WORK REQUIRED: Transcribe the full listing exactly.

----- SUPPLIED DATA

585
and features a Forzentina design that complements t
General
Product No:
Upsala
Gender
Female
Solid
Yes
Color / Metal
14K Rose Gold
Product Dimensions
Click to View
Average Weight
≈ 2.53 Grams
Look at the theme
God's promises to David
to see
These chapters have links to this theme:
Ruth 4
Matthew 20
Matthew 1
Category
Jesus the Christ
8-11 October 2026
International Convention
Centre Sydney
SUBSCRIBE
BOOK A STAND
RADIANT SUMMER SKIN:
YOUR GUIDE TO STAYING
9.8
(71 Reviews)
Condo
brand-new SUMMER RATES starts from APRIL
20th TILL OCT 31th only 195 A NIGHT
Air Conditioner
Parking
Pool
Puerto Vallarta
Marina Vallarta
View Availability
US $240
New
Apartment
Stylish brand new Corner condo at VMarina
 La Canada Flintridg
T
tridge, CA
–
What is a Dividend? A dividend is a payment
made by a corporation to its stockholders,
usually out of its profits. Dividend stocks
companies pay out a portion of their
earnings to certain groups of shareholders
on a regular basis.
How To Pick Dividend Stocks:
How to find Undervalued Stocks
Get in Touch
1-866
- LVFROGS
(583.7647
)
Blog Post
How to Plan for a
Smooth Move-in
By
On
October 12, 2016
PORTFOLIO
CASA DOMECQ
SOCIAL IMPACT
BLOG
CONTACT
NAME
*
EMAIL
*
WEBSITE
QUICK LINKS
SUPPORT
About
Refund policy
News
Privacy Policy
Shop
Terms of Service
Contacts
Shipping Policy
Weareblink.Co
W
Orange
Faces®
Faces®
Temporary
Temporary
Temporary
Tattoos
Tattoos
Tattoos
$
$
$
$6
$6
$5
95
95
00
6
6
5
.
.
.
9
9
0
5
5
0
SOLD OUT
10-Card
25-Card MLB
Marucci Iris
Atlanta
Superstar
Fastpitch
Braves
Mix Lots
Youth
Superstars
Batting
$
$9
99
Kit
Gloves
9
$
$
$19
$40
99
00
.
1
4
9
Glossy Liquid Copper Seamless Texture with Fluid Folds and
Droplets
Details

----------

THE COMPLETED TASK:
585
and features a Forzentina design that complements t
General
Product No:
Upsala
Gender
Female
Solid
Yes
Color / Metal
14K Rose Gold
Product Dimensions
Click to View
Average Weight
≈ 2.53 Grams
Look at the theme
God's promises to David
to see
These chapters have links to this theme:
Ruth 4
Matthew 20
Matthew 1
Category
Jesus the Christ
8-11 October 2026
International Convention
Centre Sydney
SUBSCRIBE
BOOK A STAND
RADIANT SUMMER SKIN:
YOUR GUIDE TO STAYING
9.8
(71 Reviews)
Condo
brand-new SUMMER RATES starts from APRIL
20th TILL OCT 31th only 195 A NIGHT
Air Conditioner
Parking
Pool
Puerto Vallarta
Marina Vallarta
View Availability
US $240
New
Apartment
Stylish brand new Corner condo at VMarina
 La Canada Flintridg
T
tridge, CA
–
What is a Dividend? A dividend is a payment
made by a corporation to its stockholders,
usually out of its profits. Dividend stocks
companies pay out a portion of their
earnings to certain groups of shareholders
on a regular basis.
How To Pick Dividend Stocks:
How to find Undervalued Stocks
Get in Touch
1-866
- LVFROGS
(583.7647
)
Blog Post
How to Plan for a
Smooth Move-in
By
On
October 12, 2016
PORTFOLIO
CASA DOMECQ
SOCIAL IMPACT
BLOG
CONTACT
NAME
*
EMAIL
*
WEBSITE
QUICK LINKS
SUPPORT
About
Refund policy
News
Privacy Policy
Shop
Terms of Service
Contacts
Shipping Policy
Weareblink.Co
W
Orange
Faces®
Faces®
Temporary
Temporary
Temporary
Tattoos
Tattoos
Tattoos
$
$
$
$6
$6
$5
95
95
00
6
6
5
.
.
.
9
9
0
5
5
0
SOLD OUT
10-Card
25-Card MLB
Marucci Iris
Atlanta
Superstar
Fastpitch
Braves
Mix Lots
Youth
Superstars
Batting
$
$9
99
Kit
Gloves
9
$
$
$19
$40
99
00
.
1
4
9
Glossy Liquid Copper Seamless Texture with Fluid Folds and
Droplets
Details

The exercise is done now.